Dataset records:
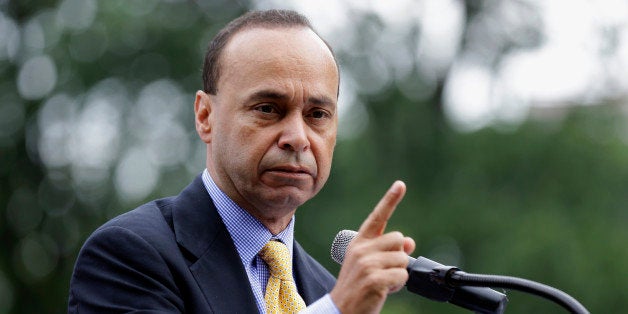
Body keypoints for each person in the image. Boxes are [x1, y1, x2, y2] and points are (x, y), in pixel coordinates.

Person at [68, 9, 415, 314]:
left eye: (317, 114)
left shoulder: (325, 289)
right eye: (267, 109)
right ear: (205, 116)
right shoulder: (129, 256)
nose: (297, 136)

**Description of the task:** Could you repeat all of the entries exactly, without the pictures?

**Solved problem:**
Body keypoints for each person in the image. Boxes are [x1, y1, x2, y2] and points are (x, y), in pixel coordinates.

Person at [68, 9, 415, 314]:
left eye: (317, 114)
left shoulder: (325, 289)
right eye: (267, 109)
right ear: (205, 116)
right shoulder: (129, 256)
nose: (297, 136)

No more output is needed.